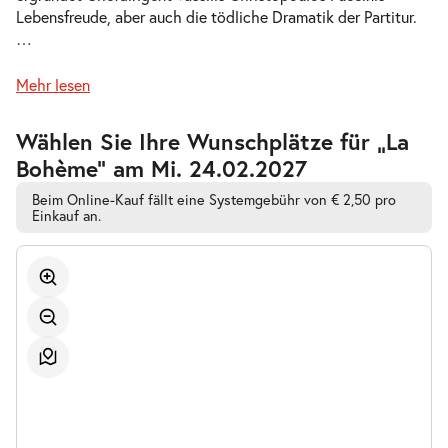
Lebensfreude, aber auch die tödliche Dramatik der Partitur.
-
La Bohème
…
Do.
Do. 10.12.2026
10.12.2026
Tickets
Mehr lesen
19:30–21:45 Uhr
Zur
Wählen Sie Ihre Wunschplätze für „La
barrierefreien
Bohème” am Mi. 24.02.2027
automatischen
Bestplatzwahl
Beim Online-Kauf fällt eine Systemgebühr von € 2,50 pro
-
La Bohème
Einkauf an.
Mi.
Mi. 16.12.2026
16.12.2026
Tickets
19:30–21:45 Uhr
-
La Bohème
So.
So. 20.12.2026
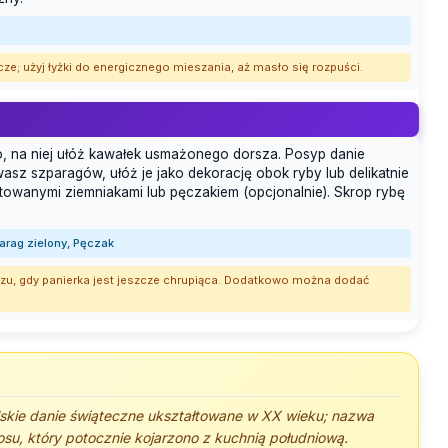
ze; użyj łyżki do energicznego mieszania, aż masło się rozpuści.
, na niej ułóż kawałek usmażonego dorsza. Posyp danie
wasz szparagów, ułóż je jako dekorację obok ryby lub delikatnie
owanymi ziemniakami lub pęczakiem (opcjonalnie). Skrop rybę
arag zielony, Pęczak
 razu, gdy panierka jest jeszcze chrupiąca. Dodatkowo można dodać
skie danie świąteczne ukształtowane w XX wieku; nazwa
u, który potocznie kojarzono z kuchnią południową.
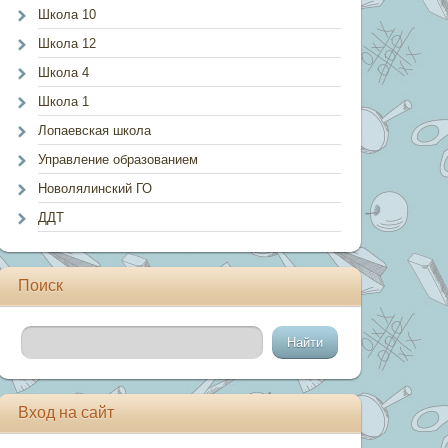
Школа 10
Школа 12
Школа 4
Школа 1
Лопаевская школа
Управление образованием
Новолялинский ГО
ДДТ
Поиск
Вход на сайт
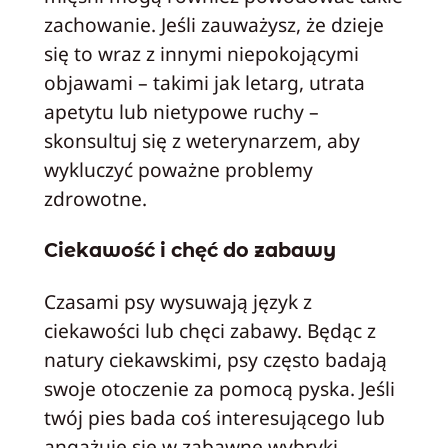
zachowanie. Jeśli zauważysz, że dzieje
się to wraz z innymi niepokojącymi
objawami – takimi jak letarg, utrata
apetytu lub nietypowe ruchy –
skonsultuj się z weterynarzem, aby
wykluczyć poważne problemy
zdrowotne.
Ciekawość i chęć do zabawy
Czasami psy wysuwają język z
ciekawości lub chęci zabawy. Będąc z
natury ciekawskimi, psy często badają
swoje otoczenie za pomocą pyska. Jeśli
twój pies bada coś interesującego lub
angażuje się w zabawne wybryki,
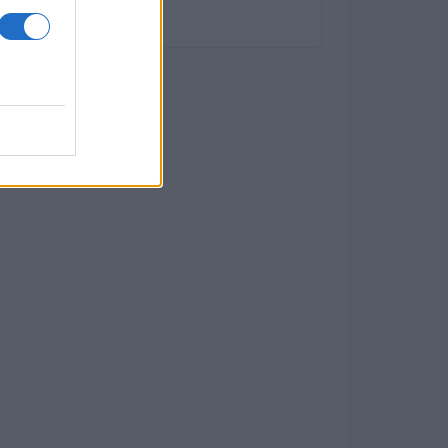
con il 56,2%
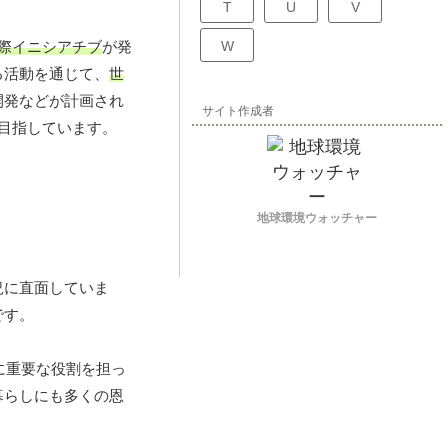
T
U
V
際イニシアチブ
が発
W
る活動を通じて、
世
開発などが計画され
サイト作成者
目指しています。
地球環境ウォッチャー
況に直面していま
です。
に重要な役割を担っ
暮らしにも多くの恩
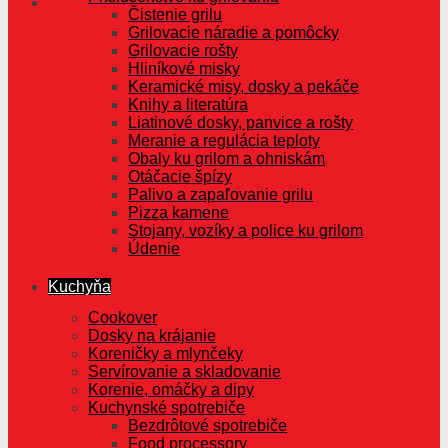
Čistenie grilu
Grilovacie náradie a pomôcky
Grilovacie rošty
Hliníkové misky
Keramické misy, dosky a pekáče
Knihy a literatúra
Liatinové dosky, panvice a rošty
Meranie a regulácia teploty
Obaly ku grilom a ohniskám
Otáčacie špízy
Palivo a zapaľovanie grilu
Pizza kamene
Stojany, vozíky a police ku grilom
Údenie
Kuchyňa
Cookover
Dosky na krájanie
Koreničky a mlynčeky
Servírovanie a skladovanie
Korenie, omáčky a dipy
Kuchynské spotrebiče
Bezdrôtové spotrebiče
Food processory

### Exercise requirements
Reproduce each entry word for word and cut the images.

### Response area
Lebensfreude, aber auch die tödliche Dramatik der Partitur.
-
La Bohème
…
Do.
Do. 10.12.2026
10.12.2026
Tickets
Mehr lesen
19:30–21:45 Uhr
Zur
Wählen Sie Ihre Wunschplätze für „La
barrierefreien
Bohème” am Mi. 24.02.2027
automatischen
Bestplatzwahl
Beim Online-Kauf fällt eine Systemgebühr von € 2,50 pro
-
La Bohème
Einkauf an.
Mi.
Mi. 16.12.2026
16.12.2026
Tickets
19:30–21:45 Uhr
-
La Bohème
So.
So. 20.12.2026
ze; użyj łyżki do energicznego mieszania, aż masło się rozpuści.
, na niej ułóż kawałek usmażonego dorsza. Posyp danie
wasz szparagów, ułóż je jako dekorację obok ryby lub delikatnie
owanymi ziemniakami lub pęczakiem (opcjonalnie). Skrop rybę
arag zielony, Pęczak
 razu, gdy panierka jest jeszcze chrupiąca. Dodatkowo można dodać
skie danie świąteczne ukształtowane w XX wieku; nazwa
u, który potocznie kojarzono z kuchnią południową.
Школа 10
Школа 12
Школа 4
Школа 1
Лопаевская школа
Управление образованием
Новолялинский ГО
ДДТ
Поиск
Вход на сайт
zachowanie. Jeśli zauważysz, że dzieje
się to wraz z innymi niepokojącymi
objawami – takimi jak letarg, utrata
apetytu lub nietypowe ruchy –
skonsultuj się z weterynarzem, aby
wykluczyć poważne problemy
zdrowotne.
Ciekawość i chęć do zabawy
Czasami psy wysuwają język z
ciekawości lub chęci zabawy. Będąc z
natury ciekawskimi, psy często badają
swoje otoczenie za pomocą pyska. Jeśli
twój pies bada coś interesującego lub
angażuje się w zabawne wybryki,
con il 56,2%
T
U
V
際イニシアチブ
が発
W
る活動を通じて、
世
開発などが計画され
サイト作成者
目指しています。
地球環境ウォッチャー
況に直面していま
です。
に重要な役割を担っ
暮らしにも多くの恩
Čistenie grilu
Grilovacie náradie a pomôcky
Grilovacie rošty
Hliníkové misky
Keramické misy, dosky a pekáče
Knihy a literatúra
Liatinové dosky, panvice a rošty
Meranie a regulácia teploty
Obaly ku grilom a ohniskám
Otáčacie špízy
Palivo a zapaľovanie grilu
Pizza kamene
Stojany, vozíky a police ku grilom
Údenie
Kuchyňa
Cookover
Dosky na krájanie
Koreničky a mlynčeky
Servírovanie a skladovanie
Korenie, omáčky a dipy
Kuchynské spotrebiče
Bezdrôtové spotrebiče
Food processory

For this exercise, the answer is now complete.